▶ _ACTIVITY_
Below are records to reproduce in full; copy them exactly but keep the pictures out.

--- PROVIDED MATERIAL Enclosed Below ---

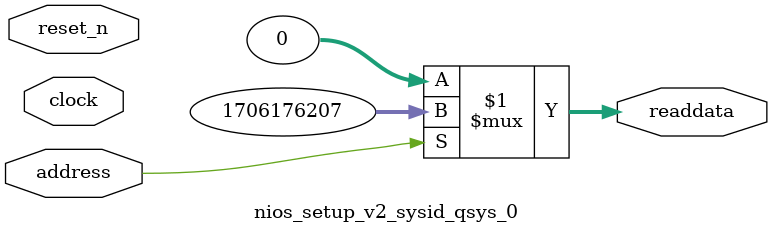
<source format=v>



// synthesis translate_off
`timescale 1ns / 1ps
// synthesis translate_on

// turn off superfluous verilog processor warnings 
// altera message_level Level1 
// altera message_off 10034 10035 10036 10037 10230 10240 10030 

module nios_setup_v2_sysid_qsys_0 (
               // inputs:
                address,
                clock,
                reset_n,

               // outputs:
                readdata
             )
;

  output  [ 31: 0] readdata;
  input            address;
  input            clock;
  input            reset_n;

  wire    [ 31: 0] readdata;
  //control_slave, which is an e_avalon_slave
  assign readdata = address ? 1706176207 : 0;

endmodule



</source>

--- End of Enclosed PROVIDED MATERIAL ---

▶ _REPLY TO THE EXERCISE_
<source format=v>



// synthesis translate_off
`timescale 1ns / 1ps
// synthesis translate_on

// turn off superfluous verilog processor warnings 
// altera message_level Level1 
// altera message_off 10034 10035 10036 10037 10230 10240 10030 

module nios_setup_v2_sysid_qsys_0 (
               // inputs:
                address,
                clock,
                reset_n,

               // outputs:
                readdata
             )
;

  output  [ 31: 0] readdata;
  input            address;
  input            clock;
  input            reset_n;

  wire    [ 31: 0] readdata;
  //control_slave, which is an e_avalon_slave
  assign readdata = address ? 1706176207 : 0;

endmodule



</source>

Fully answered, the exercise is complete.